__Work instruction__: The required output is the complete data, repeated without alteration.

Stored data
╔══

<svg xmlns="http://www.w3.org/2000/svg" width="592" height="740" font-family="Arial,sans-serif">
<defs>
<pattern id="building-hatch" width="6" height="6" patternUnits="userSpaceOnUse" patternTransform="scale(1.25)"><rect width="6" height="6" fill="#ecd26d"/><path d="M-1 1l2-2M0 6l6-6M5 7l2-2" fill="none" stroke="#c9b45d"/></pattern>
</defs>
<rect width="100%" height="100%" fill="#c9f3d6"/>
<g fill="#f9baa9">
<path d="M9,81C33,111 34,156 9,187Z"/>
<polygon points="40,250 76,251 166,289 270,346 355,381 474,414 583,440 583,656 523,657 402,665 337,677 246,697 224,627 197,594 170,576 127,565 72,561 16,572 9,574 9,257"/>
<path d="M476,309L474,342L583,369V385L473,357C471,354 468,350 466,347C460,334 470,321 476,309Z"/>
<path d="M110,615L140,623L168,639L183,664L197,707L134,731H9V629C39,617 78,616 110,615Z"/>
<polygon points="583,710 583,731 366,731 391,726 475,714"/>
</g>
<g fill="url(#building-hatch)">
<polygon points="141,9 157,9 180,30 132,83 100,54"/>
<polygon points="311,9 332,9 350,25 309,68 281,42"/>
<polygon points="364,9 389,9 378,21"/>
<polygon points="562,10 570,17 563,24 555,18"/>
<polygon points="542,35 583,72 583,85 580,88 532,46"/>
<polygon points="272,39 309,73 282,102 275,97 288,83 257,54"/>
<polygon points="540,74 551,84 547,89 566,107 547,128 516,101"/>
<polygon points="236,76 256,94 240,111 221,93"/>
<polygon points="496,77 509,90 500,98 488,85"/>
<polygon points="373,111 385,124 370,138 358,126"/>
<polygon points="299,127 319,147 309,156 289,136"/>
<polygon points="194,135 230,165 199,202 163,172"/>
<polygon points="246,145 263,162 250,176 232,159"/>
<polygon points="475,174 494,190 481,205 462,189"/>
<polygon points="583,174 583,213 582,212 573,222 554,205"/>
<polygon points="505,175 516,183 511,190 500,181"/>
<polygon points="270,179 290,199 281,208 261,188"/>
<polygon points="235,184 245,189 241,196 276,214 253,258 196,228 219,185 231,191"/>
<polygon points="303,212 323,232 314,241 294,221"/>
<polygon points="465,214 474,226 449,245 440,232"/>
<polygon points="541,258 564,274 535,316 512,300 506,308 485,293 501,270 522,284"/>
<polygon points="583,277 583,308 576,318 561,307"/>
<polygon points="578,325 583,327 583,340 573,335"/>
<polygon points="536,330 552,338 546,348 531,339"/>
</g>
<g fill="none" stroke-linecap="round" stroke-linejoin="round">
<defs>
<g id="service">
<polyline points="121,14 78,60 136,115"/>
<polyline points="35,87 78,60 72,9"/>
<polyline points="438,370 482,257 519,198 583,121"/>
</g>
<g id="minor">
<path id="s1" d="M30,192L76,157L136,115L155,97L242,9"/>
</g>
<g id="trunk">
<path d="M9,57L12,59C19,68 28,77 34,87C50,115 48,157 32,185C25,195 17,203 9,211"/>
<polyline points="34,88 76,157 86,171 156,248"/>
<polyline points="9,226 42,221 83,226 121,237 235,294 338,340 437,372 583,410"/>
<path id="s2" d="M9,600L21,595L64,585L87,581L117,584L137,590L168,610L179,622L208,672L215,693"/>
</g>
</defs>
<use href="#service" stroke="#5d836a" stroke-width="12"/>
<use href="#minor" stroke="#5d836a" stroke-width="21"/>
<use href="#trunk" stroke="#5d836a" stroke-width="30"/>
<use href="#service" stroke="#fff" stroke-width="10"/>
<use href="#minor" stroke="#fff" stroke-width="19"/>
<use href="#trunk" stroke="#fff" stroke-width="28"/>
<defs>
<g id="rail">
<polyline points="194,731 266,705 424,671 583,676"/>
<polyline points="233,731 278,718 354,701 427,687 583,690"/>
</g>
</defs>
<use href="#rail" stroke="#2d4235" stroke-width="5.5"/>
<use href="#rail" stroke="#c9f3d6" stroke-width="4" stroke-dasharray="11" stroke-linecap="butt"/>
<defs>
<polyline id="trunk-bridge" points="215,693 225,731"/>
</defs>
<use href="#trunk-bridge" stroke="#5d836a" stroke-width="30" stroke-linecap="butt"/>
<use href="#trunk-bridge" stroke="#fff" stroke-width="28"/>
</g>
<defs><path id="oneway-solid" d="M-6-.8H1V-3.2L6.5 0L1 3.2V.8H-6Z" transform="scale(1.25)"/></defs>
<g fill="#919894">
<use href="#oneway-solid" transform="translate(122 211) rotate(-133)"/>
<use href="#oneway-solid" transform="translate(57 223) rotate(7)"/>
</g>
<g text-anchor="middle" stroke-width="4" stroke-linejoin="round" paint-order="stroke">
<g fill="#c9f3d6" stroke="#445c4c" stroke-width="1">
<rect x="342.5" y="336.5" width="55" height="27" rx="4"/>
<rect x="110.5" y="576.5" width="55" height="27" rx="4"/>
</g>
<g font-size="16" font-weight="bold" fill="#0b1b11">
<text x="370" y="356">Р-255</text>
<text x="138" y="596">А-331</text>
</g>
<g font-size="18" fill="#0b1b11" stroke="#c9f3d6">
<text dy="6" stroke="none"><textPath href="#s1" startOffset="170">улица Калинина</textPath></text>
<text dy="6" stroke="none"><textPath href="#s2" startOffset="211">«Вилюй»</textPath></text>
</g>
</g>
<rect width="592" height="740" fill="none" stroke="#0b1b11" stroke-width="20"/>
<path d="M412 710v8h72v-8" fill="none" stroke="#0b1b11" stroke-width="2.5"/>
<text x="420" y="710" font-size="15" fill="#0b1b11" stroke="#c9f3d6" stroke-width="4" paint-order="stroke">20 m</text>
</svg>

╚══

__Task solution__:
<svg xmlns="http://www.w3.org/2000/svg" width="592" height="740" font-family="Arial,sans-serif">
<defs>
<pattern id="building-hatch" width="6" height="6" patternUnits="userSpaceOnUse" patternTransform="scale(1.25)"><rect width="6" height="6" fill="#ecd26d"/><path d="M-1 1l2-2M0 6l6-6M5 7l2-2" fill="none" stroke="#c9b45d"/></pattern>
</defs>
<rect width="100%" height="100%" fill="#c9f3d6"/>
<g fill="#f9baa9">
<path d="M9,81C33,111 34,156 9,187Z"/>
<polygon points="40,250 76,251 166,289 270,346 355,381 474,414 583,440 583,656 523,657 402,665 337,677 246,697 224,627 197,594 170,576 127,565 72,561 16,572 9,574 9,257"/>
<path d="M476,309L474,342L583,369V385L473,357C471,354 468,350 466,347C460,334 470,321 476,309Z"/>
<path d="M110,615L140,623L168,639L183,664L197,707L134,731H9V629C39,617 78,616 110,615Z"/>
<polygon points="583,710 583,731 366,731 391,726 475,714"/>
</g>
<g fill="url(#building-hatch)">
<polygon points="141,9 157,9 180,30 132,83 100,54"/>
<polygon points="311,9 332,9 350,25 309,68 281,42"/>
<polygon points="364,9 389,9 378,21"/>
<polygon points="562,10 570,17 563,24 555,18"/>
<polygon points="542,35 583,72 583,85 580,88 532,46"/>
<polygon points="272,39 309,73 282,102 275,97 288,83 257,54"/>
<polygon points="540,74 551,84 547,89 566,107 547,128 516,101"/>
<polygon points="236,76 256,94 240,111 221,93"/>
<polygon points="496,77 509,90 500,98 488,85"/>
<polygon points="373,111 385,124 370,138 358,126"/>
<polygon points="299,127 319,147 309,156 289,136"/>
<polygon points="194,135 230,165 199,202 163,172"/>
<polygon points="246,145 263,162 250,176 232,159"/>
<polygon points="475,174 494,190 481,205 462,189"/>
<polygon points="583,174 583,213 582,212 573,222 554,205"/>
<polygon points="505,175 516,183 511,190 500,181"/>
<polygon points="270,179 290,199 281,208 261,188"/>
<polygon points="235,184 245,189 241,196 276,214 253,258 196,228 219,185 231,191"/>
<polygon points="303,212 323,232 314,241 294,221"/>
<polygon points="465,214 474,226 449,245 440,232"/>
<polygon points="541,258 564,274 535,316 512,300 506,308 485,293 501,270 522,284"/>
<polygon points="583,277 583,308 576,318 561,307"/>
<polygon points="578,325 583,327 583,340 573,335"/>
<polygon points="536,330 552,338 546,348 531,339"/>
</g>
<g fill="none" stroke-linecap="round" stroke-linejoin="round">
<defs>
<g id="service">
<polyline points="121,14 78,60 136,115"/>
<polyline points="35,87 78,60 72,9"/>
<polyline points="438,370 482,257 519,198 583,121"/>
</g>
<g id="minor">
<path id="s1" d="M30,192L76,157L136,115L155,97L242,9"/>
</g>
<g id="trunk">
<path d="M9,57L12,59C19,68 28,77 34,87C50,115 48,157 32,185C25,195 17,203 9,211"/>
<polyline points="34,88 76,157 86,171 156,248"/>
<polyline points="9,226 42,221 83,226 121,237 235,294 338,340 437,372 583,410"/>
<path id="s2" d="M9,600L21,595L64,585L87,581L117,584L137,590L168,610L179,622L208,672L215,693"/>
</g>
</defs>
<use href="#service" stroke="#5d836a" stroke-width="12"/>
<use href="#minor" stroke="#5d836a" stroke-width="21"/>
<use href="#trunk" stroke="#5d836a" stroke-width="30"/>
<use href="#service" stroke="#fff" stroke-width="10"/>
<use href="#minor" stroke="#fff" stroke-width="19"/>
<use href="#trunk" stroke="#fff" stroke-width="28"/>
<defs>
<g id="rail">
<polyline points="194,731 266,705 424,671 583,676"/>
<polyline points="233,731 278,718 354,701 427,687 583,690"/>
</g>
</defs>
<use href="#rail" stroke="#2d4235" stroke-width="5.5"/>
<use href="#rail" stroke="#c9f3d6" stroke-width="4" stroke-dasharray="11" stroke-linecap="butt"/>
<defs>
<polyline id="trunk-bridge" points="215,693 225,731"/>
</defs>
<use href="#trunk-bridge" stroke="#5d836a" stroke-width="30" stroke-linecap="butt"/>
<use href="#trunk-bridge" stroke="#fff" stroke-width="28"/>
</g>
<defs><path id="oneway-solid" d="M-6-.8H1V-3.2L6.5 0L1 3.2V.8H-6Z" transform="scale(1.25)"/></defs>
<g fill="#919894">
<use href="#oneway-solid" transform="translate(122 211) rotate(-133)"/>
<use href="#oneway-solid" transform="translate(57 223) rotate(7)"/>
</g>
<g text-anchor="middle" stroke-width="4" stroke-linejoin="round" paint-order="stroke">
<g fill="#c9f3d6" stroke="#445c4c" stroke-width="1">
<rect x="342.5" y="336.5" width="55" height="27" rx="4"/>
<rect x="110.5" y="576.5" width="55" height="27" rx="4"/>
</g>
<g font-size="16" font-weight="bold" fill="#0b1b11">
<text x="370" y="356">Р-255</text>
<text x="138" y="596">А-331</text>
</g>
<g font-size="18" fill="#0b1b11" stroke="#c9f3d6">
<text dy="6" stroke="none"><textPath href="#s1" startOffset="170">улица Калинина</textPath></text>
<text dy="6" stroke="none"><textPath href="#s2" startOffset="211">«Вилюй»</textPath></text>
</g>
</g>
<rect width="592" height="740" fill="none" stroke="#0b1b11" stroke-width="20"/>
<path d="M412 710v8h72v-8" fill="none" stroke="#0b1b11" stroke-width="2.5"/>
<text x="420" y="710" font-size="15" fill="#0b1b11" stroke="#c9f3d6" stroke-width="4" paint-order="stroke">20 m</text>
</svg>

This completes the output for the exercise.